Quando você jejuar, deixe que as sensações de fome que o acometem lembrem você de orar. Use o tempo que você normalmente usaria para comer lendo a Palavra de Deus e meditando no evangelho de Jesus Cristo. Por meio de sua Palavra, o Senhor irá abençoar e alimentar você. "Então, romperá a tua luz como a alva, a tua cura brotará sem detença, a tua justiça irá adiante de ti, e a glória do Senhor será a tua retaguarda, então, clamarás, e o Senhor te responderá; gritarás por socorro, e ele dirá: Eis-me aqui" (Is 58.8-9)

Como você pode jejuar?

Que tal jejuar durante uma ou duas refeições antes de tomar a santa ceia? Use o templo extra para estudar a Palavra de Deus e cantar hinos sobre a santa ceia.
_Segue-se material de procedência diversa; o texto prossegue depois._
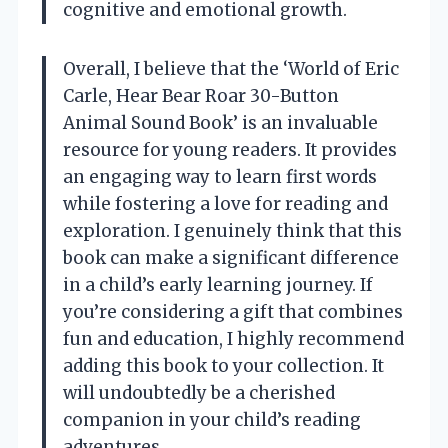
cognitive and emotional growth.
Overall, I believe that the ‘World of Eric
Carle, Hear Bear Roar 30-Button
Animal Sound Book’ is an invaluable
resource for young readers. It provides
an engaging way to learn first words
while fostering a love for reading and
exploration. I genuinely think that this
book can make a significant difference
in a child’s early learning journey. If
you’re considering a gift that combines
fun and education, I highly recommend
adding this book to your collection. It
will undoubtedly be a cherished
companion in your child’s reading
adventures.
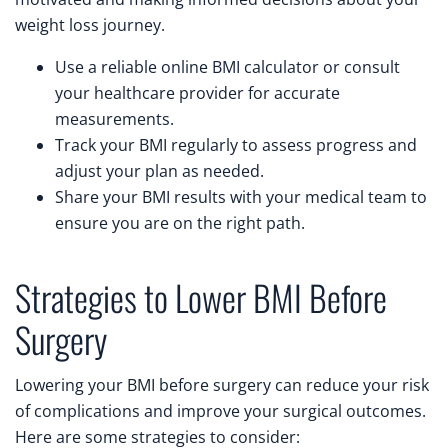
weight loss journey.
Use a reliable online BMI calculator or consult
your healthcare provider for accurate
measurements.
Track your BMI regularly to assess progress and
adjust your plan as needed.
Share your BMI results with your medical team to
ensure you are on the right path.
Strategies to Lower BMI Before
Surgery
Lowering your BMI before surgery can reduce your risk
of complications and improve your surgical outcomes.
Here are some strategies to consider:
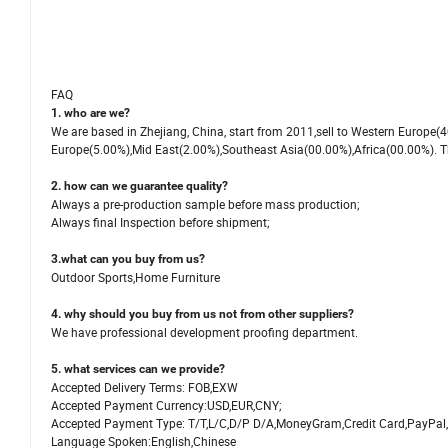
FAQ
1. who are we?
We are based in Zhejiang, China, start from 2011,sell to Western Europ
Europe(5.00%),Mid East(2.00%),Southeast Asia(00.00%),Africa(00.00%). The
2. how can we guarantee quality?
Always a pre-production sample before mass production;
Always final Inspection before shipment;
3.what can you buy from us?
Outdoor Sports,Home Furniture
4. why should you buy from us not from other suppliers?
We have professional development proofing department.
5. what services can we provide?
Accepted Delivery Terms: FOB,EXW
Accepted Payment Currency:USD,EUR,CNY;
Accepted Payment Type: T/T,L/C,D/P D/A,MoneyGram,Credit Card,PayPal
Language Spoken:English,Chinese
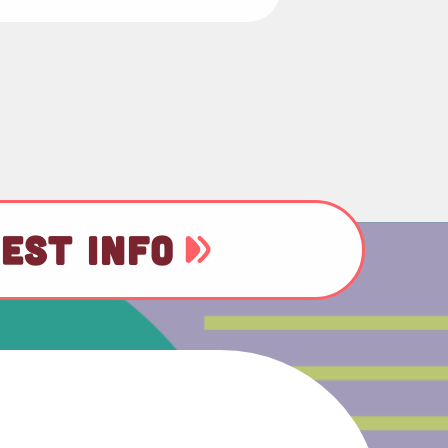
EST INFO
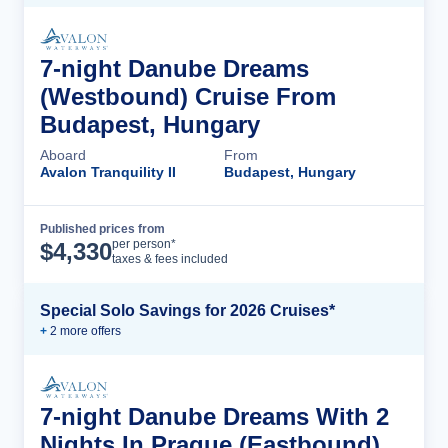
7-night Danube Dreams
(Westbound) Cruise From
Budapest, Hungary
Aboard
From
Avalon Tranquility II
Budapest, Hungary
Published prices from
Cruise Details
per person*
$
4,330
taxes & fees included
Special Solo Savings for 2026 Cruises*
+
2
more offer
s
7-night Danube Dreams With 2
Nights In Prague (Eastbound)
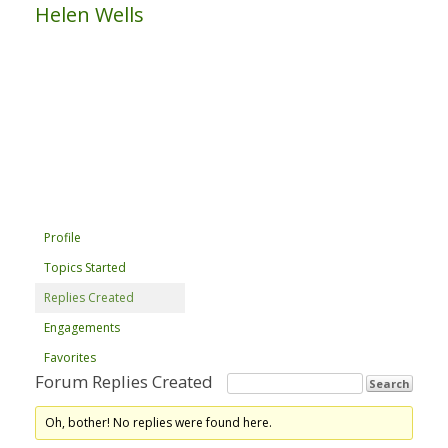
Helen Wells
Profile
Topics Started
Replies Created
Engagements
Favorites
Forum Replies Created
Oh, bother! No replies were found here.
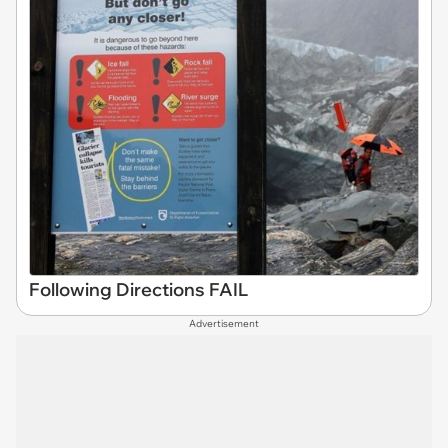
Following Directions FAIL
Advertisement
O jejum durante a quaresma pode ser uma oportunidade maravilhosa para lembrar-se da obediência perfeita de Cristo e do sacrifício dele pela sua salvação. O dinheiro não gasto em comida pode ser doado aos pobres. 

Você pode seguir a rotina a seguir para um jejum que dure um dia inteiro: (1) levante antes do nascer do sol e tome café; (2) examine-se a si mesmo como se faz antes de participar sa santa ceia; (3) ofereça sua vida a Deus em oração penitente; (4) prossiga normalmente com o seu dia, voltando a se alimentar depois do pôr do sol. 

Se você é diabético, o jejum pode ser perigoso. Consulte seu médico antes de tentar. Não use o jejum como dieta. Se não for possível abster-se de comida, considere abster-se de alguma outra coisa. Por exemplo, desligue a televisão e passe o tempo em oração e estudo da Palavra de Deus.